FRANS STEYN (SHARKS)
Steyn is a match-winner. He’s clinched some big Tests for the Boks – think of the two drop goals against Australia in 2007 and the penalty in the monumental win at the House of Pain in 2009, to name but two – and has also been hailed for his consistent contributions as a ball-carrier and tactical kicker. It was Steyn’s physicality that helped the Sharks to an unlikely win in the 2013 Currie Cup final against Western Province, and it’s that sort of gainline dominance the Sharks will expect in the 2014 Super Rugby competition. His prodigious boot is an asset whether it’s used to win territory, hit drop goals, or kick long-range penalties.

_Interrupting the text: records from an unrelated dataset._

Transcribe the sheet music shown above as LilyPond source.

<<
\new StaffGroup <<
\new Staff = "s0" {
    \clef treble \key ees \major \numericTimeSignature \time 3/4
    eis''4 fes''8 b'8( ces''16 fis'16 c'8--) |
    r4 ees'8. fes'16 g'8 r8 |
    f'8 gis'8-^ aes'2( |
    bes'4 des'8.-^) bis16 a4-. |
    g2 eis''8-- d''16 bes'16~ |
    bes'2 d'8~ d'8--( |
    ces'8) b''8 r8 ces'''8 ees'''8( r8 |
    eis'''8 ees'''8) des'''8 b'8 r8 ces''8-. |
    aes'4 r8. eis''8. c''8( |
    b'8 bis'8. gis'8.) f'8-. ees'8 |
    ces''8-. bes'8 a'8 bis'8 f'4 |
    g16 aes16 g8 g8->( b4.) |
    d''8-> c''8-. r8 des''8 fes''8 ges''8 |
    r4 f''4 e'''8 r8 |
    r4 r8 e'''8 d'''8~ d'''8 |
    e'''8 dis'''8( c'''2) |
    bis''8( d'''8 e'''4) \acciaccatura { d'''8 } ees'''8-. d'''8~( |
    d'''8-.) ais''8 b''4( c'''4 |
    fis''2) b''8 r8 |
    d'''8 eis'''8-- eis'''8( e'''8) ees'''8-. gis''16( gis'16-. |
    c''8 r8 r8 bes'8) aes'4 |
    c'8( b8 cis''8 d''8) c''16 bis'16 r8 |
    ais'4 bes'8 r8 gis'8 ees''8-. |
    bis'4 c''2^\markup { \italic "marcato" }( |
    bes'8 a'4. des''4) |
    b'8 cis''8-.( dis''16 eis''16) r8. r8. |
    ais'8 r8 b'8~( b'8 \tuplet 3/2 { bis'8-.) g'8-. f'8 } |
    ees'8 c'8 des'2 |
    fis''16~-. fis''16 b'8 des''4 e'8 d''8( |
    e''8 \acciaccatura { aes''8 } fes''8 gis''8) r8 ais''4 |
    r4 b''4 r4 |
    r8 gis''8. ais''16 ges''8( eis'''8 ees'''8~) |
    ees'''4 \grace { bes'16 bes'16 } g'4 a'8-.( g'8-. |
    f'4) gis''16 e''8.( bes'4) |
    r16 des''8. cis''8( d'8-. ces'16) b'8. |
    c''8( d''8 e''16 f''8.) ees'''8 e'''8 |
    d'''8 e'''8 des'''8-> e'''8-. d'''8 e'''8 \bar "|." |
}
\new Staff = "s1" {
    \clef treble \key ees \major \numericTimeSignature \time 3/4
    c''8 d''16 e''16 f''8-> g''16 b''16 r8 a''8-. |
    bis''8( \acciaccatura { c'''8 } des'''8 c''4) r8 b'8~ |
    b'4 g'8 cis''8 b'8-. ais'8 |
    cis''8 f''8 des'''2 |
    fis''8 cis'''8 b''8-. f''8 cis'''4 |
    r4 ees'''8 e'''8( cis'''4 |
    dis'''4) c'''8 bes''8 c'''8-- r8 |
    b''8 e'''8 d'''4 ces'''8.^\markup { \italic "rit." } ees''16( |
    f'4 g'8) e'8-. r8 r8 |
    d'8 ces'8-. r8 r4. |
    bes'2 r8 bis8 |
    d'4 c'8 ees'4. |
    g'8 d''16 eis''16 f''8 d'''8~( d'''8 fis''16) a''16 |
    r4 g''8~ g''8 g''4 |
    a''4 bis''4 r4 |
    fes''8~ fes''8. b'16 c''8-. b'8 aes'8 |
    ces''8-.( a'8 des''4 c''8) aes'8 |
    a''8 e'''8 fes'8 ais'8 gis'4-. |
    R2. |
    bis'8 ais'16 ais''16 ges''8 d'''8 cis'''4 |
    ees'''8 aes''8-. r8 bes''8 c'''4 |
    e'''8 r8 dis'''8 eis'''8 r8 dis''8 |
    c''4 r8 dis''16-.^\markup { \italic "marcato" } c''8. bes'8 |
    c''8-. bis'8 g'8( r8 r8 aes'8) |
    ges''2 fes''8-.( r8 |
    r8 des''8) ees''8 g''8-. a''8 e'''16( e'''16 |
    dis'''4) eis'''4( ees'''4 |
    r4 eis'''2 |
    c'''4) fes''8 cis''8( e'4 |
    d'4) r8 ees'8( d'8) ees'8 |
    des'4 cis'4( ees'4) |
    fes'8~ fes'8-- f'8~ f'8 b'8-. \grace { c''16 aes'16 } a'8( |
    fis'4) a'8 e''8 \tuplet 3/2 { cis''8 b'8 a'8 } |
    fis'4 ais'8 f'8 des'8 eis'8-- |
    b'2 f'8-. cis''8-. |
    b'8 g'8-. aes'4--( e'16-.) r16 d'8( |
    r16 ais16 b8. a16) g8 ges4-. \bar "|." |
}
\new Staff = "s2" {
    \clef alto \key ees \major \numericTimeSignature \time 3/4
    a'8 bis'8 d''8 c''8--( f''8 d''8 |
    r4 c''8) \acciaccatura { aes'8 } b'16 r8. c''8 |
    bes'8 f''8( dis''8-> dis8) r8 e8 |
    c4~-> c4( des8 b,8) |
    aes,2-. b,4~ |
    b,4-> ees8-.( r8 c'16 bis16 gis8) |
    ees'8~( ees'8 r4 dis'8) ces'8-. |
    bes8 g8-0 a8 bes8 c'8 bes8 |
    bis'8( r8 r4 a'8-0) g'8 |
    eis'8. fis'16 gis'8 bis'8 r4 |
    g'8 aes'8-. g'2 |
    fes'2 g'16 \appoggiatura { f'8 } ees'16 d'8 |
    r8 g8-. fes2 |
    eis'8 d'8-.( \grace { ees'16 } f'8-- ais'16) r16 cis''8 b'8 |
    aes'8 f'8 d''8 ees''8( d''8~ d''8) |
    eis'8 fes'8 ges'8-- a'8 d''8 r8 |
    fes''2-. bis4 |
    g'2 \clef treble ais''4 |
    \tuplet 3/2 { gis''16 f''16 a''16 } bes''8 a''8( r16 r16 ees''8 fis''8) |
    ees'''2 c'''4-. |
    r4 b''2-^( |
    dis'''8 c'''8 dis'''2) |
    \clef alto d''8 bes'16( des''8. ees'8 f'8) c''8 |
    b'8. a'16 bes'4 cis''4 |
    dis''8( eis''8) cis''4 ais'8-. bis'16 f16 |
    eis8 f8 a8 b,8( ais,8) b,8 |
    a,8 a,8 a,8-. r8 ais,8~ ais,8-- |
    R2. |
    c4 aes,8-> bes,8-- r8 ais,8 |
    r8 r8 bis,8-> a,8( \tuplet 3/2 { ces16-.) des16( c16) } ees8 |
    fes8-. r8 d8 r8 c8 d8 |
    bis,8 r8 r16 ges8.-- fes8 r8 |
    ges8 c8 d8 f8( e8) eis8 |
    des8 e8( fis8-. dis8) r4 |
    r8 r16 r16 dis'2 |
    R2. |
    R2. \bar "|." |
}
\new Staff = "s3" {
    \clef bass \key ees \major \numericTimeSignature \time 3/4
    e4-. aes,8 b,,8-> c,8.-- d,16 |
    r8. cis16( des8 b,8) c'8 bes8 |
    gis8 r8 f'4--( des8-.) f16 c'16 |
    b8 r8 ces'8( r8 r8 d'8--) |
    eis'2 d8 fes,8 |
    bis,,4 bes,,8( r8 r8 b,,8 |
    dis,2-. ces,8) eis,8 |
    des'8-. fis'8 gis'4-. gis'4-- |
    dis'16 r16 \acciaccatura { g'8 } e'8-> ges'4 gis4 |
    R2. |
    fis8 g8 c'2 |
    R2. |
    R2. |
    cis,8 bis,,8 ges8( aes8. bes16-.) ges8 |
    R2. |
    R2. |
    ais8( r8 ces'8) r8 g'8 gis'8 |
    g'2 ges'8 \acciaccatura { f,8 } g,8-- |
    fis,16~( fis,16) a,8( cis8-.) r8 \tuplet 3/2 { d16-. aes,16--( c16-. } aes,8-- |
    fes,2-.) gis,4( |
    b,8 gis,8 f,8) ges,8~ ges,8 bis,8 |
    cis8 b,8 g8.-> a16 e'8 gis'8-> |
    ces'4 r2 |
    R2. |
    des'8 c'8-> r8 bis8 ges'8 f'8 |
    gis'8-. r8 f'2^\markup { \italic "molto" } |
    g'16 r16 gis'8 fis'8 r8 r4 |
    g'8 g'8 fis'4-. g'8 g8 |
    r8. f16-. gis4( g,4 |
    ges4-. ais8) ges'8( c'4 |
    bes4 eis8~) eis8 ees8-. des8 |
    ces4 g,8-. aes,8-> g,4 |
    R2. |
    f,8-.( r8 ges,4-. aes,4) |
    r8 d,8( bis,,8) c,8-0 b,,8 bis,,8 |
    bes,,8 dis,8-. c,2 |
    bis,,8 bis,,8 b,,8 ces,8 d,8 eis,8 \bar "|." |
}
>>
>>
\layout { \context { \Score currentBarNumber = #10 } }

Many will argue that there are more exciting players in that Sharks backline worthy of mention, but none of them are as important to the Durban side’s prospects. Perhaps it is that ability to bisect the posts from within his own half that is most valuable. Indeed, at the 2011 World Cup, many opposition teams admitted that the threat of Steyn’s siege-gun boot had forced them to alter their tactics. Opposing sides in the Super Rugby tournament will feel the same way. Steyn is that sort of player, one who invades the very psyche of the opposition.
DEMETRI CATRAKILIS (STORMERS)
The sooner the Stormers realise Catrakilis is the future at flyhalf, the sooner they will move towards a more complete game plan. Catrakilis kicked Western Province to victory in the 2012 Currie Cup final over the Sharks, and spearheaded some famous wins for the Southern Kings in their debut Super Rugby season in 2013. Now back with the Stormers, who boast a solid pack of forwards and the best defensive system in Super Rugby, he will be expected to contribute in the tactical kicking department and provide the Cape side with what they have lacked for too long: a means to win the territorial battle. An underrated player on attack, Catrakilis’s decision-making and vision often meant the difference for the Kings in 2013. His excellent goal-kicking and penchant for the drop goal during the 2013 tournament marked him as one of the standout newcomers to the competition, and opposition teams should be wary of that threat in 2014. It may be a stretch to suggest Catrakilis will prove the answer to all the Stormers’ attacking problems, but his inclusion should at the very least see them improving on their poor 2013 campaign and competing strongly for a semi-final berth in 2014.